» **Given request 1**: Using only the forum thread below on dealing with a hard-to-please mother-in-law, decide whether each statement agrees with it: (a) the first poster says grey rock usually works, (b) the second poster's difficult relative is a mother-in-law, and (c) the second poster and the poster's brother often leave SIL alone with their mother. Answer each with yes or no and quote the deciding words of the thread.
» **Given request 2**: Carry on the forum thread about a hard-to-please mother-in-law from where it stops.

» **Reading text**:
-.-.-

Dealing with hard to please MIL

Anonymous
Please, no flaming. Looking for actual examples from people who have tried (almost) everything. Short of drinking through the visit, or grey rock (which usually works), killing mean MIL with kindness.....do you have any techniques to get you through a couple days with a hard to please MIL who really has it in for you (DIL)? Assuming you did nothing to bring on MILs ugly demeanor and snarkiness, of course. s/o from recent MIL threads. Also curious to hear from DILs who may have told their mean MIL off in a short and sweet and direct way.
Anonymous
My own mother is disapproving and difficult. My SIL has backup from me and my brother (her husband).

So if my mother looks over the table and says "Oh, no olives?" Bro or I will say "Mom, I've never seen you eat an olive in my entire life."

If my mom says "You let the baby climb on the couch?" we quickly say "You know, it turns out all our friends were allowed to climb on the couch as long as they weren't wearing shoes - we just lived in an uptight household - it's nice that Baby can be more comfortable than we were in her own home."

If my mom says, "Oh, you picked this restaurant?" one of us will say "Yes, because you asked us to make reservations here the last three times you came to visit."

We almost never leave SIL alone with our mom, and we answer so she doesn't have to be the bad guy.
Anonymous
Anonymous wrote:My own mother is disapproving and difficult. My SIL has backup from me and my brother (her husband).

-.-.-

» **Data shown**:
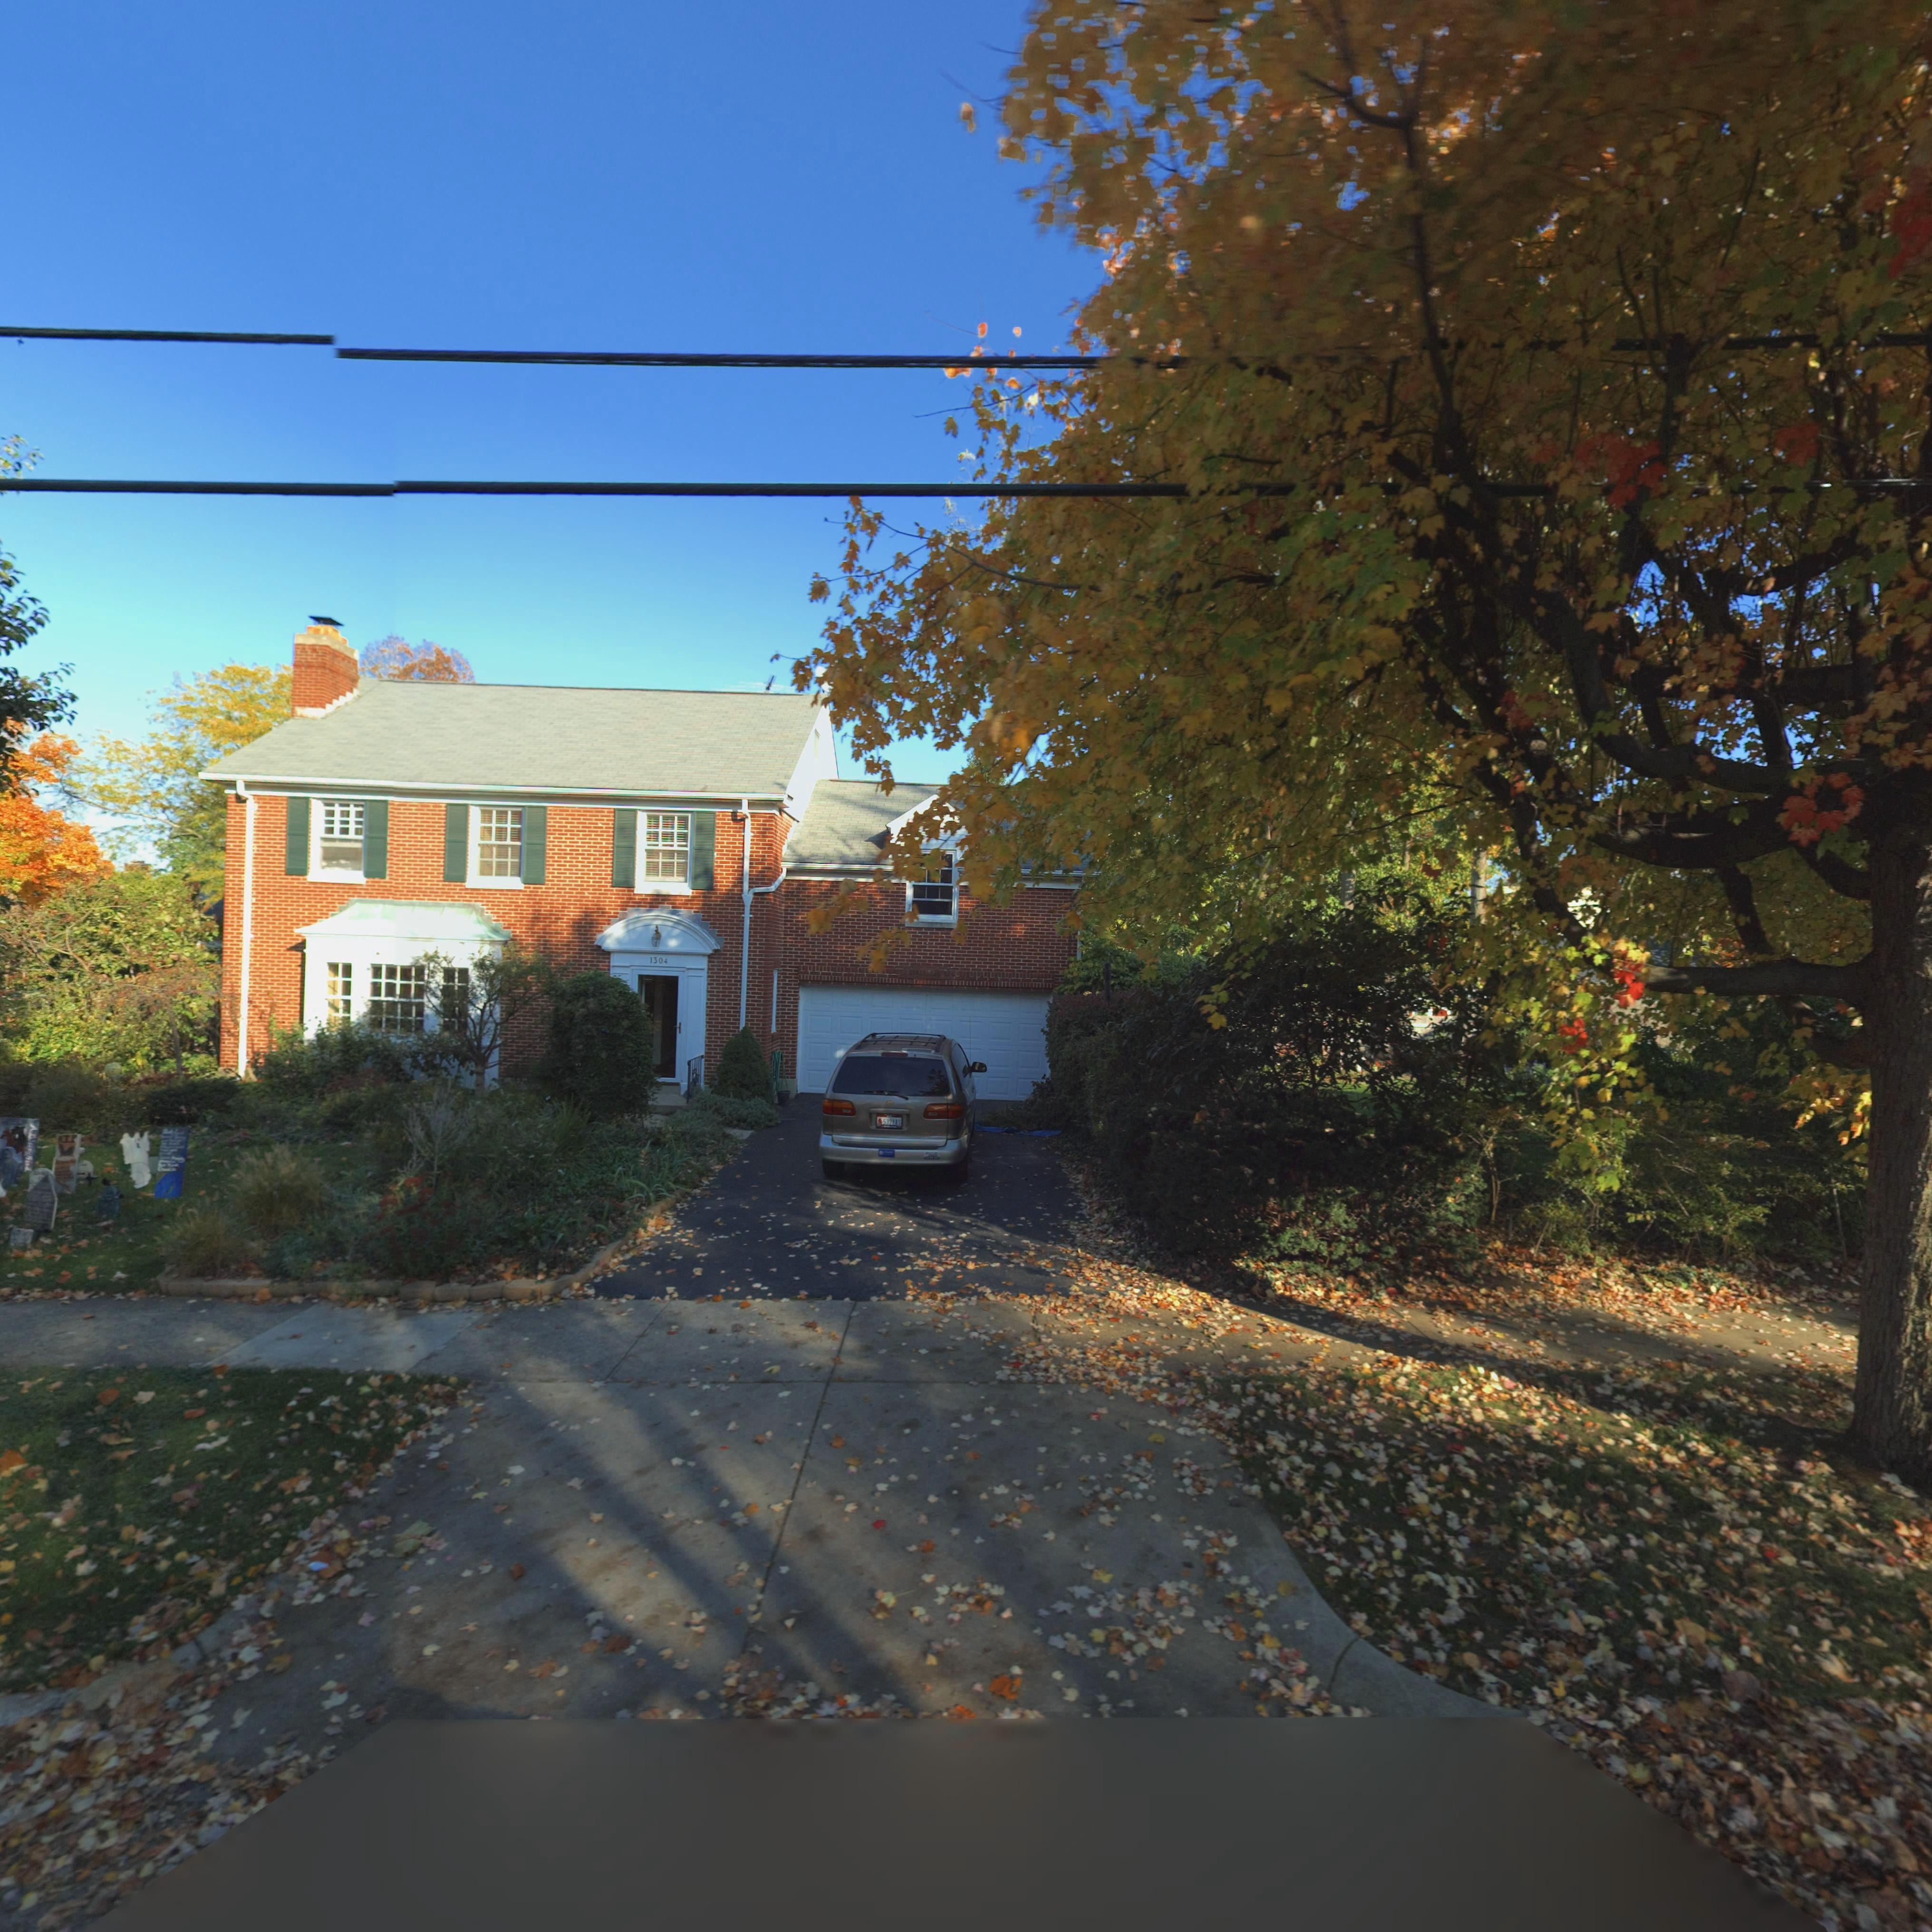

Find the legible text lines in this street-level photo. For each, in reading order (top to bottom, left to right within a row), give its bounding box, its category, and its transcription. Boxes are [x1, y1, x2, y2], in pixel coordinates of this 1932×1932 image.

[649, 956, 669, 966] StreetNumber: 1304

-.-.-

» **Exercise response 1**:
(a) Yes: "or grey rock (which usually works)"
(b) No: "My own mother is disapproving and difficult."
(c) No: "We almost never leave SIL alone with our mom"

» **Exercise response 2**:
So if my mother looks over the table and says "Oh, no olives?" Bro or I will say "Mom, I've never seen you eat an olive in my entire life."

If my mom says "You let the baby climb on the couch?" we quickly say "You know, it turns out all our friends were allowed to climb on the couch as long as they weren't wearing shoes - we just lived in an uptight household - it's nice that Baby can be more comfortable than we were in her own home."

If my mom says, "Oh, you picked this restaurant?" one of us will say "Yes, because you asked us to make reservations here the last three times you came to visit."

We almost never leave SIL alone with our mom, and we answer so she doesn't have to be the bad guy.


OP here. I love this. Your SIL is very lucky to have you! Turns out, MIL is quite the bully - of course, you would never know it by looking at her, which she uses to her full advantage. One of the by products of this is that no one (her grown children included) want to stand up to her. Much like the high school bully, I think her offspring believe better me than them. Her focus shifted from DH to me when we married. I did not believe my ears the first few times. Quite an unhealthy dynamic, and DH admits to what he sees/hears (he is not in denial), and is working on saying something to her when he witnesses her vindictive behavior. But many in her family shrug and say "well, she has always been that way, she is not going to change now". I agree with that, so I am looking to maybe be just as snarky as her? Maybe she would back down? If not, I at least I would feel a lot better, but I am not accustomed to dealing with people as rude as this, within the immediate family.
Anonymous
Anonymous wrote:
Anonymous wrote:My own mother is disapproving and difficult. My SIL has backup from me and my brother (her husband).

So if my mother looks over the table and says "Oh, no olives?" Bro or I will say "Mom, I've never seen you eat an olive in my entire life."

If my mom says "You let the baby climb on the couch?" we quickly say "You know, it turns out all our friends were allowed to climb on the couch as long as they weren't wearing shoes - we just lived in an uptight household - it's nice that Baby can be more comfortable than we were in her own home."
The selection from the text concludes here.